Aber(jetzt kommt der Satz mit dem dicken „aber“): Ist Gewalt gegen das Eigentum Unbeteiligter ein probates Mittel sich gegen Polizeigewalt zu wehren? Treffe ich mit dem Abbrennen des PKWs den Staat? Oder vielleicht einen Studenten, der neben dem Studium nächtelang arbeitete um sich seinen Wagen finanzieren zu können? Wer zahlt die eingeschlagenen Scheiben? Ist es der Besitzer des Ladens, der die Kosten auf den Preis raufhauen muss, was dann wieder von unserem Studenten bezahlt wird? Oder zahlt es die Versicherung, bei der vielleicht auch unser Student sein Auto oder anderes versichert hat? Merkt ihr selbst, oder? Weder die Bonzen noch die Politiker leiden wirklich unter der Randale. Es ist eher der kleine Mann von der Strasse, der den ihr (vorgeblich links) behauptet zu vertreten.

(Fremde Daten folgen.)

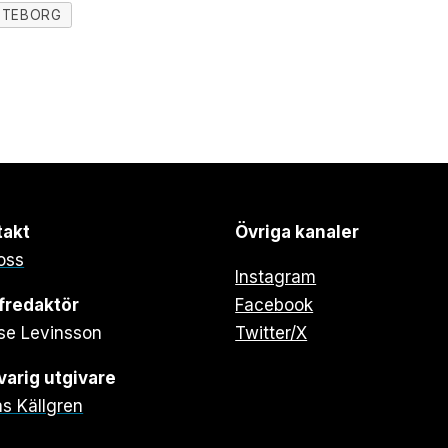
ÖTEBORG
takt
Övriga kanaler
oss
Instagram
fredaktör
Facebook
se Levinsson
Twitter/X
arig utgivare
s Källgren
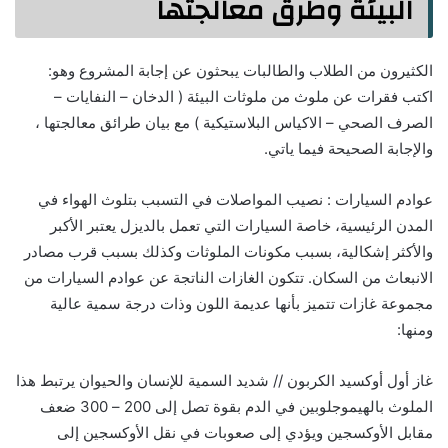
البيئة وطرق معالجتها
الكثيرون من الطلاب والطالبات يبحثون عن إجابة المشروع وهو:
اكتب فقرات عن ملوث من ملوثات البيئة ( الدخان – النفايات –
الصرف الصحي – الاكياس البلاستيكية ) مع بيان طرائق معالجتها ،
والإجابة الصحيحة فيما ياتي.
عوادم السيارات : نصيب المواصلات في التسبب بتلوث الهواء في
المدن الرئيسية، خاصة السيارات التي تعمل بالديزل يعتبر الأكبر
والأكثر إشكالية، بسبب مكونات الملوثات وكذلك بسبب قرب مصادر
الانبعاث من السكان. تتكون الغازات الناتجة عن عوادم السيارات من
مجموعة غازات تتميز بأنها عديمة اللون وذات درجة سمية عالية
ومنها:
غاز أول أوكسيد الكربون // شديد السمية للإنسان والحيوان يرتبط هذا
الملوث بالهيموجلوبين في الدم بقوة تصل إلى 200 – 300 ضعف
مقابل الأوكسجين ويؤدي إلى صعوبات في نقل الأوكسجين إلى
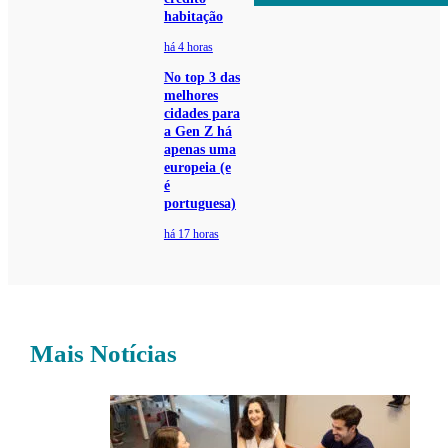
habitação
há 4 horas
No top 3 das
melhores
cidades para
a Gen Z há
apenas uma
europeia (e
é
portuguesa)
há 17 horas
Mais Notícias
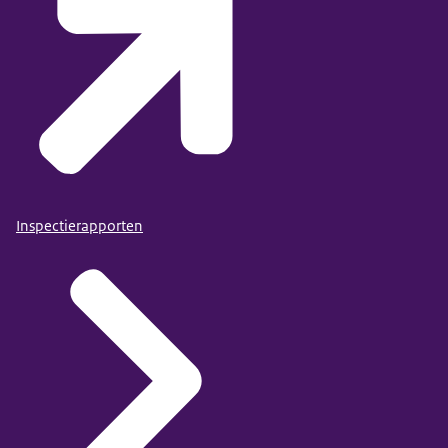
Inspectierapporten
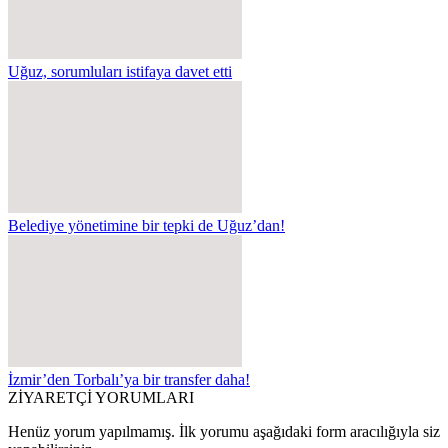
Uğuz, sorumluları istifaya davet etti
Belediye yönetimine bir tepki de Uğuz’dan!
İzmir’den Torbalı’ya bir transfer daha!
ZİYARETÇİ YORUMLARI
Henüz yorum yapılmamış. İlk yorumu aşağıdaki form aracılığıyla siz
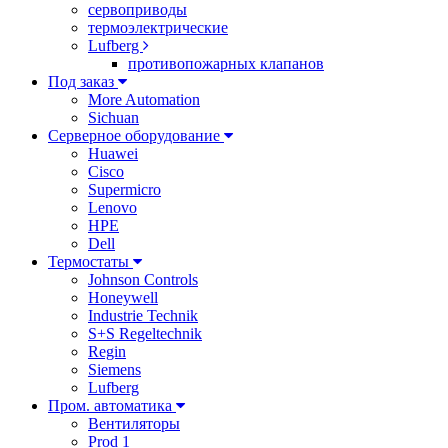
сервоприводы
термоэлектрические
Lufberg
противопожарных клапанов
Под заказ
More Automation
Sichuan
Серверное оборудование
Huawei
Cisco
Supermicro
Lenovo
HPE
Dell
Термостаты
Johnson Controls
Honeywell
Industrie Technik
S+S Regeltechnik
Regin
Siemens
Lufberg
Пром. автоматика
Вентиляторы
Prod 1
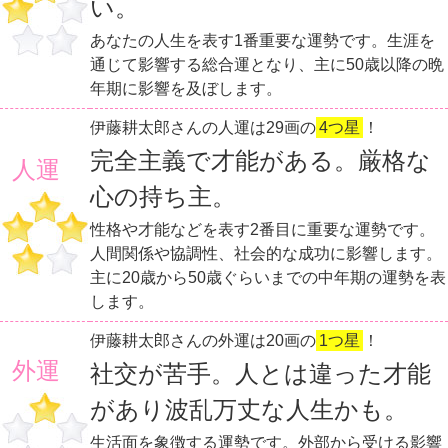
い。
あなたの人生を表す1番重要な運勢です。生涯を
通じて影響する総合運となり、主に50歳以降の晩
年期に影響を及ぼします。
伊藤耕太郎さんの人運は29画の
4つ星
！
完全主義で才能がある。厳格な
人運
心の持ち主。
性格や才能などを表す2番目に重要な運勢です。
人間関係や協調性、社会的な成功に影響します。
主に20歳から50歳ぐらいまでの中年期の運勢を表
します。
伊藤耕太郎さんの外運は20画の
1つ星
！
外運
社交が苦手。人とは違った才能
があり波乱万丈な人生かも。
生活面を象徴する運勢です。外部から受ける影響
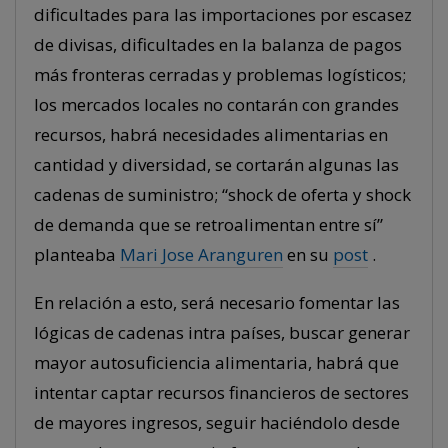
dificultades para las importaciones por escasez
de divisas, dificultades en la balanza de pagos
más fronteras cerradas y problemas logísticos;
los mercados locales no contarán con grandes
recursos, habrá necesidades alimentarias en
cantidad y diversidad, se cortarán algunas las
cadenas de suministro; “shock de oferta y shock
de demanda que se retroalimentan entre sí”
planteaba
Mari Jose Aranguren
en su
post
.
En relación a esto, será necesario fomentar las
lógicas de cadenas intra países, buscar generar
mayor autosuficiencia alimentaria, habrá que
intentar captar recursos financieros de sectores
de mayores ingresos, seguir haciéndolo desde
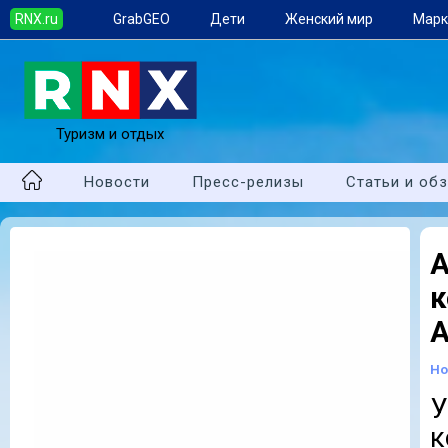
RNX.ru
GrabGEO
Дети
Женский мир
Марк
Туризм и отдых
Новости
Пресс-релизы
Статьи и об
А
Но
У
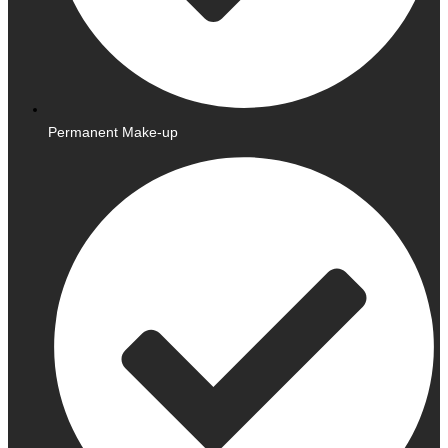
Permanent Make-up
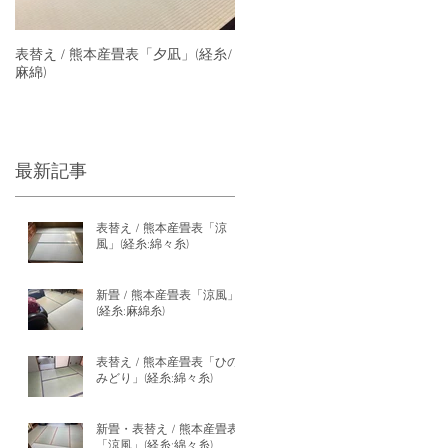
表替え / 熊本産畳表「夕凪」(経糸/
麻綿)
最新記事
表替え / 熊本産畳表「涼
風」(経糸:綿々糸)
新畳 / 熊本産畳表「涼風」
(経糸:麻綿糸)
表替え / 熊本産畳表「ひの
みどり」(経糸:綿々糸)
新畳・表替え / 熊本産畳表
「涼風」(経糸:綿々糸)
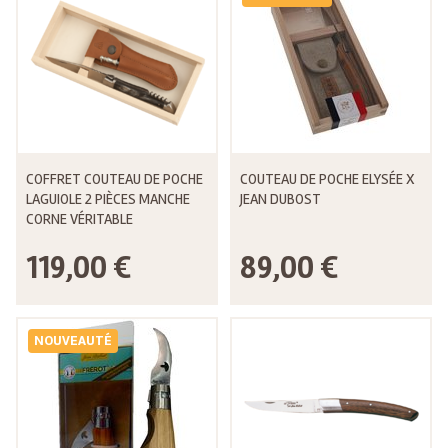
COFFRET COUTEAU DE POCHE
COUTEAU DE POCHE ELYSÉE X
LAGUIOLE 2 PIÈCES MANCHE
JEAN DUBOST
CORNE VÉRITABLE
119,00 €
89,00 €
NOUVEAUTÉ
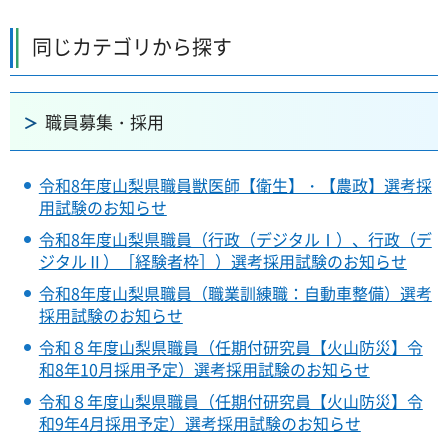
同じカテゴリから探す
職員募集・採用
令和8年度山梨県職員獣医師【衛生】・【農政】選考採
用試験のお知らせ
令和8年度山梨県職員（行政（デジタルⅠ）、行政（デ
ジタルⅡ）［経験者枠］）選考採用試験のお知らせ
令和8年度山梨県職員（職業訓練職：自動車整備）選考
採用試験のお知らせ
令和８年度山梨県職員（任期付研究員【火山防災】令
和8年10月採用予定）選考採用試験のお知らせ
令和８年度山梨県職員（任期付研究員【火山防災】令
和9年4月採用予定）選考採用試験のお知らせ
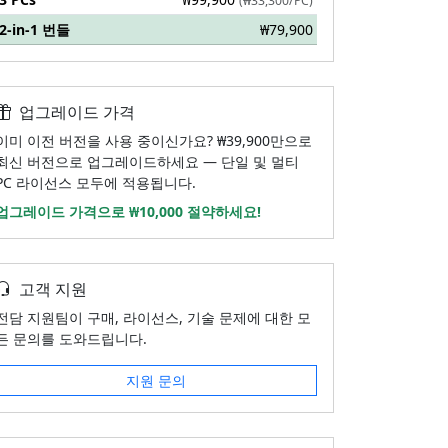
(₩33,300/PC)
2-in-1 번들
₩79,900
업그레이드 가격
이미 이전 버전을 사용 중이신가요? ₩39,900만으로
최신 버전으로 업그레이드하세요 — 단일 및 멀티
PC 라이선스 모두에 적용됩니다.
업그레이드 가격으로 ₩10,000 절약하세요!
고객 지원
전담 지원팀이 구매, 라이선스, 기술 문제에 대한 모
든 문의를 도와드립니다.
지원 문의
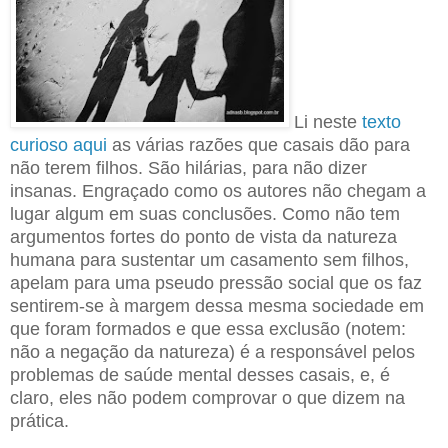
Li neste
texto
curioso aqui
as várias razões que casais dão para
não terem filhos. São hilárias, para não dizer
insanas. Engraçado como os autores não chegam a
lugar algum em suas conclusões. Como não tem
argumentos fortes do ponto de vista da natureza
humana para sustentar um casamento sem filhos,
apelam para uma pseudo pressão social que os faz
sentirem-se à margem dessa mesma sociedade em
que foram formados e que essa exclusão (notem:
não a negação da natureza) é a responsável pelos
problemas de saúde mental desses casais, e, é
claro, eles não podem comprovar o que dizem na
prática.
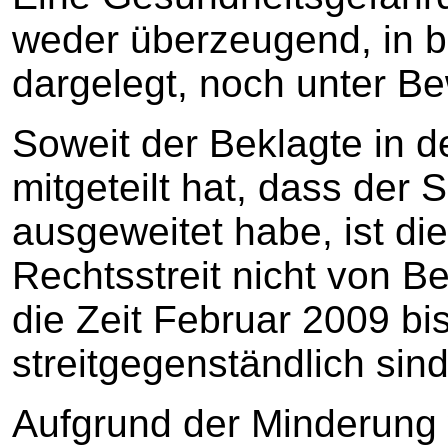
weder überzeugend, in 
dargelegt, noch unter Bew
Soweit der Beklagte in 
mitgeteilt hat, dass der
ausgeweitet habe, ist di
Rechtsstreit nicht von Be
die Zeit Februar 2009 bi
streitgegenständlich sind
Aufgrund der Minderung 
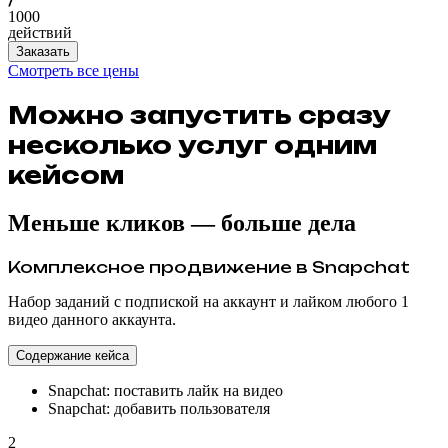
1000
действий
Заказать
Смотреть все цены
Можно запустить сразу
несколько услуг одним
кейсом
Меньше кликов — больше дела
Комплексное продвижение в Snapchat
Набор заданий с подпиской на аккаунт и лайком любого 1
видео данного аккаунта.
Содержание кейса
Snapchat: поставить лайк на видео
Snapchat: добавить пользователя
2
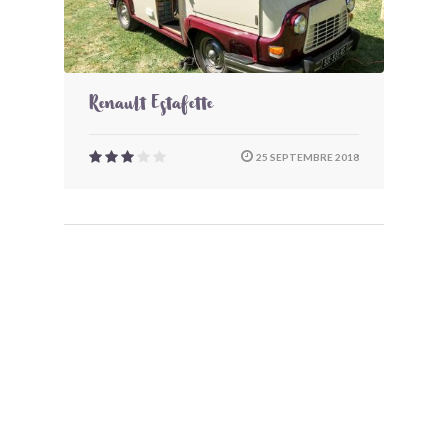
Renault Estafette
25 SEPTEMBRE 2018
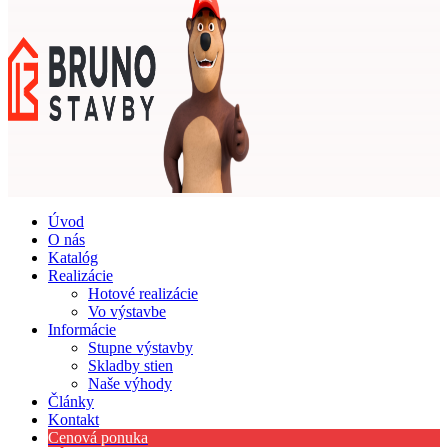
Úvod
O nás
Katalóg
Realizácie
Hotové realizácie
Vo výstavbe
Informácie
Stupne výstavby
Skladby stien
Naše výhody
Články
Kontakt
Cenová ponuka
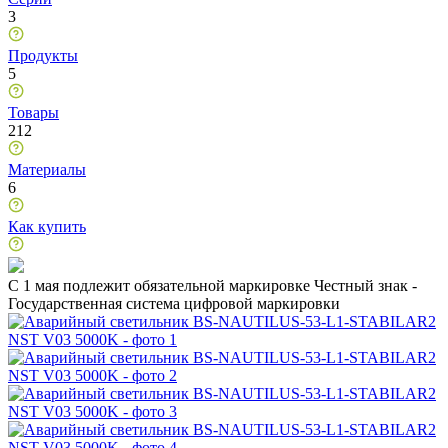
3
Продукты
5
Товары
212
Материалы
6
Как купить
C 1 мая подлежит обязательной маркировке Честный знак -
Государственная система цифровой маркировки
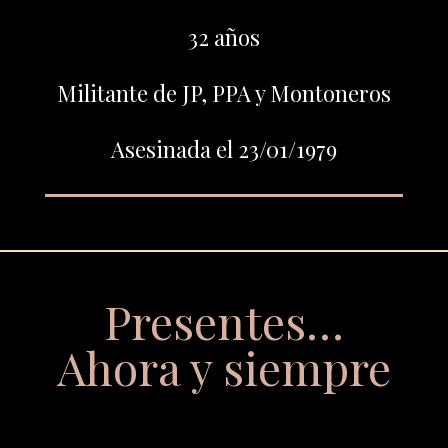
32 años
Militante de JP, PPA y Montoneros
Asesinada el 23/01/1979
Presentes…
Ahora y siempre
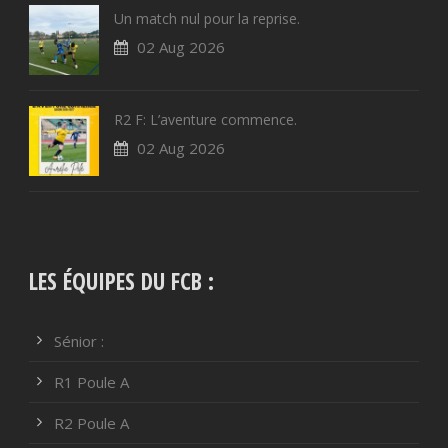
Un match nul pour la reprise.
02 Aug 2026
R2 F: L’aventure commence.
02 Aug 2026
LES ÉQUIPES DU FCB :
Sénior :
R1 Poule A
R2 Poule A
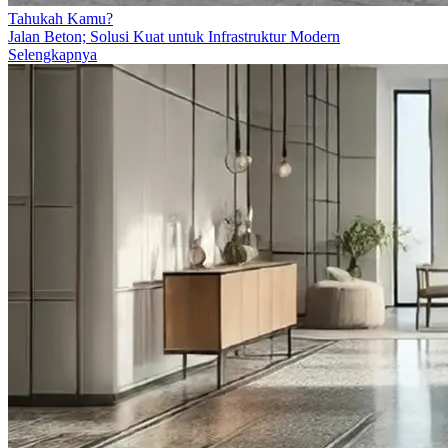
Tahukah Kamu?
Jalan Beton; Solusi Kuat untuk Infrastruktur Modern
Selengkapnya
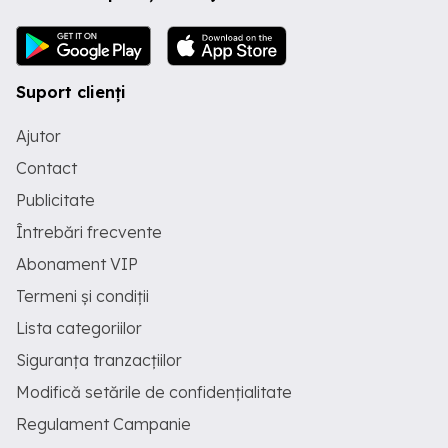
Suport clienți
Ajutor
Contact
Publicitate
Întrebări frecvente
Abonament VIP
Termeni și condiții
Lista categoriilor
Siguranța tranzacțiilor
Modifică setările de confidențialitate
Regulament Campanie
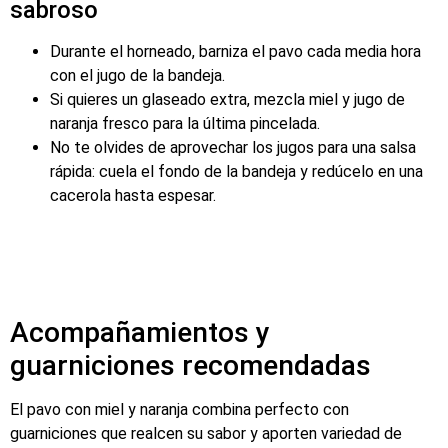
sabroso
Durante el horneado, barniza el pavo cada media hora
con el jugo de la bandeja.
Si quieres un glaseado extra, mezcla miel y jugo de
naranja fresco para la última pincelada.
No te olvides de aprovechar los jugos para una salsa
rápida: cuela el fondo de la bandeja y redúcelo en una
cacerola hasta espesar.
Acompañamientos y
guarniciones recomendadas
El pavo con miel y naranja combina perfecto con
guarniciones que realcen su sabor y aporten variedad de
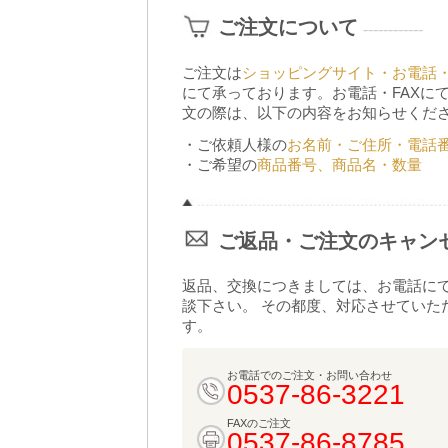
ご注文について
------------
ご注文は
ショッピングサイト・お電話・
にて承っております。お電話・FAXに
文の際は、以下の内容をお知らせくだ
・ご依頼人様の
お名前・ご住所・電話
・ご希望の
商品番号、商品名・数量
ご返品・ご注文のキャン
返品、交換につきましては、お電話に
談下さい。 その都度、対応させていた
す。
お電話でのご注文・お問い合わせ
0537-86-3221
FAXのご注文
0537-86-8785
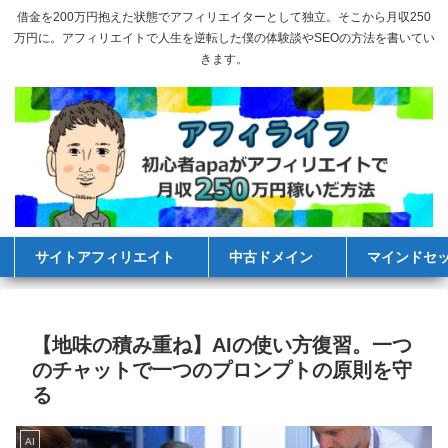
借金を200万円抱えた状態でアフィリエイターとして独立。そこから月収250
万円に。アフィリエイトで人生を逆転した僕の体験談やSEOの方法を書いてい
きます。
サイトアフィリエイト
中古ドメイン
マインドセ
【地味の積み重ね】AIの使い方復習。一つ
のチャットで一つのプロンプトの原則を守
る
AI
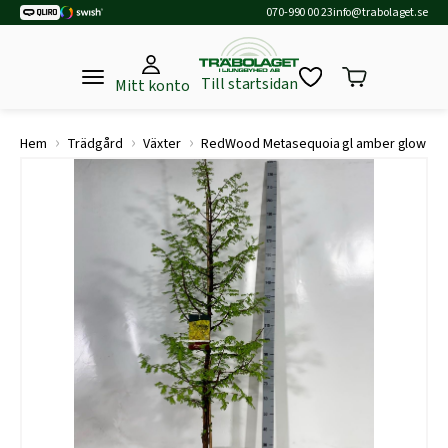
070-990 00 23
info@trabolaget.se
Till startsidan
Mitt konto
›
›
›
Hem
Trädgård
Växter
RedWood Metasequoia gl amber glow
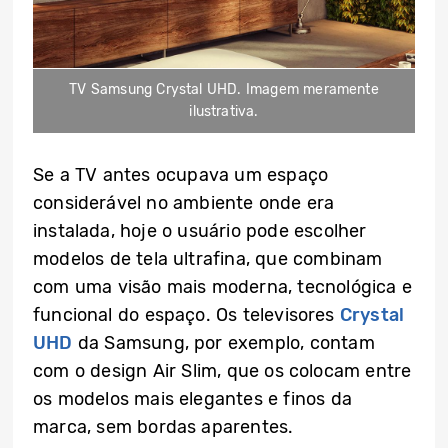
TV Samsung Crystal UHD. Imagem meramente
ilustrativa.
Se a TV antes ocupava um espaço
considerável no ambiente onde era
instalada, hoje o usuário pode escolher
modelos de tela ultrafina, que combinam
com uma visão mais moderna, tecnológica e
funcional do espaço. Os televisores
Crystal
UHD
da Samsung, por exemplo, contam
com o design Air Slim, que os colocam entre
os modelos mais elegantes e finos da
marca, sem bordas aparentes.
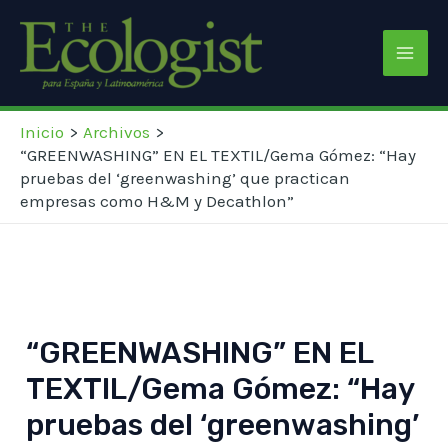
Ir
Navegación
Mai
al
de
Men
contenido
entradas
Inicio
Archivos
“GREENWASHING” EN EL TEXTIL/Gema Gómez: “Hay
pruebas del ‘greenwashing’ que practican
empresas como H&M y Decathlon”
“GREENWASHING” EN EL
TEXTIL/Gema Gómez: “Hay
pruebas del ‘greenwashing’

Wisst ihr was: Wenn jeder, der mehr hat als andere ein Kapitalist ist, dann gibt es nur eine Personengruppe die eben keine Kapitalisten sind: Das sind Obdachlose! Denn im Vergleich zu denen seid auch ihr Randalierer – egal, ob ihr Werktags ein Lacoste-Poloshirt oder ein billiges Shirt vom Grabbeltisch tragt – Kapitalisten, denn ihr habt mehr als sie. Zumindest irgendein Dach über dem Kopf – wenn ihr nicht gerade vom Campingverbot betroffen seid.

Wenn also das, was ihr Randalierer da gerade in Hamburg veranstaltet „links“ ist, dann will ich kein Linker sein. Denn ich müsste mich schämen, wenn man mich als einen solchen bezeichnet.

4 Gedanken zu „Bin ich links? Gedanken zu Hamburg und G20

  1. Das war nicht links, das war doof. Und was weißt du auch selber. Falls du es gerade vergessen hast (kann bei dem medialen Dauerfeuer schon mal passieren), orientiere dich wieder neu, lies mal nebenan und bei anderen „Linken“ und du wirst sehen, dass die alle durch die Bank keinen Bock auf Randalierende Jugendliche haben. Denn das eine ist NICHT gleich das andere 🙂

    Kopf hoch, Großer!

    • Weiß ich doch. Die Fragestellung war mehr provozierend denn verzweifelt gestellt.
      Obschon EIN Detail mich verzweifeln lässt: Mein Pazifismus wird von den Aktionen dieser Deppen auf eine harte Probe gestellt 🙂

      • na komm, einen noch:

        Mögen die Randalierer so links wie die in der Neujahrsnacht in Köln oder der Attentäter von Henriette Reker gewesen sein – wen interessiert das noch? Auf die Hirnlosigkeit des Publikums ist Verlaß.

        schrottpresse: Rote Flora

        und ja:

        Mein Pazifismus wird von den Aktionen dieser Deppen auf eine harte Probe gestellt

        Das kann ich dir nicht verübeln. Deppen bleiben halt Deppen.